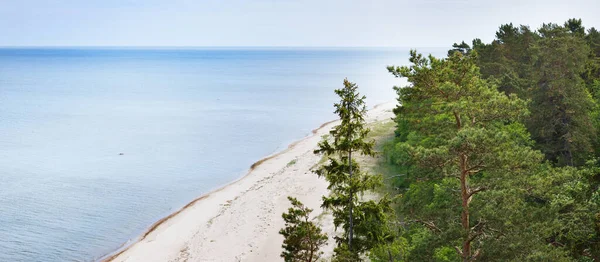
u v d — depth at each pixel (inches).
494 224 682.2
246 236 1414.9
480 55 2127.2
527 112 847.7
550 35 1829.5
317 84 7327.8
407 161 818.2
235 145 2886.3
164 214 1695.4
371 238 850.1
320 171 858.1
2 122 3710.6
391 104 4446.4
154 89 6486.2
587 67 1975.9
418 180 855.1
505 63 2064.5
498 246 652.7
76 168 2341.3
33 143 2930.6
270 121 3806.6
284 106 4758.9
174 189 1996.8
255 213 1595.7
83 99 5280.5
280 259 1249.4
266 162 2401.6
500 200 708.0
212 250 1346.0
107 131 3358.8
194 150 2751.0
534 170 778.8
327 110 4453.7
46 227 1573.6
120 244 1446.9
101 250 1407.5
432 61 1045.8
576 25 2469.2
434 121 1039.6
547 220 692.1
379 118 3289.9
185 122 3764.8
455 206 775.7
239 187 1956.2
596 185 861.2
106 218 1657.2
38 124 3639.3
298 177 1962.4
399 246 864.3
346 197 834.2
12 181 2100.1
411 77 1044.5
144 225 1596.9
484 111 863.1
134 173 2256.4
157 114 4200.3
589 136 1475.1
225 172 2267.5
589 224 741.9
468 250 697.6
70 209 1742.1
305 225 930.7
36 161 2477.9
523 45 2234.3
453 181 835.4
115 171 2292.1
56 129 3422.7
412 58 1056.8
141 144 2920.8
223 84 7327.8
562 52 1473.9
...
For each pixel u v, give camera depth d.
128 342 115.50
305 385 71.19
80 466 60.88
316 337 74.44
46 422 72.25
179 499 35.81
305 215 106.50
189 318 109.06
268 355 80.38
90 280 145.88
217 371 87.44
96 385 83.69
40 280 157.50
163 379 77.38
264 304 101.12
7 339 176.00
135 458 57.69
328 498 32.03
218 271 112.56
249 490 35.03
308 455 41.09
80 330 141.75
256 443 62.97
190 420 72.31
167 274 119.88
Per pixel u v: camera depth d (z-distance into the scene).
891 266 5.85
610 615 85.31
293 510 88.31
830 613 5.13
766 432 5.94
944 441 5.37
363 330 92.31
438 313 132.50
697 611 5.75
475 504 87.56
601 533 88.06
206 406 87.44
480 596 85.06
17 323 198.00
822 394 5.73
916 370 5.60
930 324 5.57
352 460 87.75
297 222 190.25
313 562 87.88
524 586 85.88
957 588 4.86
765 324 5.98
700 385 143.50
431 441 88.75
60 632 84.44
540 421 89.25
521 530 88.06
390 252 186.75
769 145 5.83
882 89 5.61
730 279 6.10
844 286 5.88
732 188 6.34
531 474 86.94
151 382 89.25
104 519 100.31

◆ Aim of the task: Using the records above, write out exactly the lines between the one holding "930 324 5.57" and the one holding "151 382 89.25", inclusive; leave everything else out.

◆ Answer area:
930 324 5.57
352 460 87.75
297 222 190.25
313 562 87.88
524 586 85.88
957 588 4.86
765 324 5.98
700 385 143.50
431 441 88.75
60 632 84.44
540 421 89.25
521 530 88.06
390 252 186.75
769 145 5.83
882 89 5.61
730 279 6.10
844 286 5.88
732 188 6.34
531 474 86.94
151 382 89.25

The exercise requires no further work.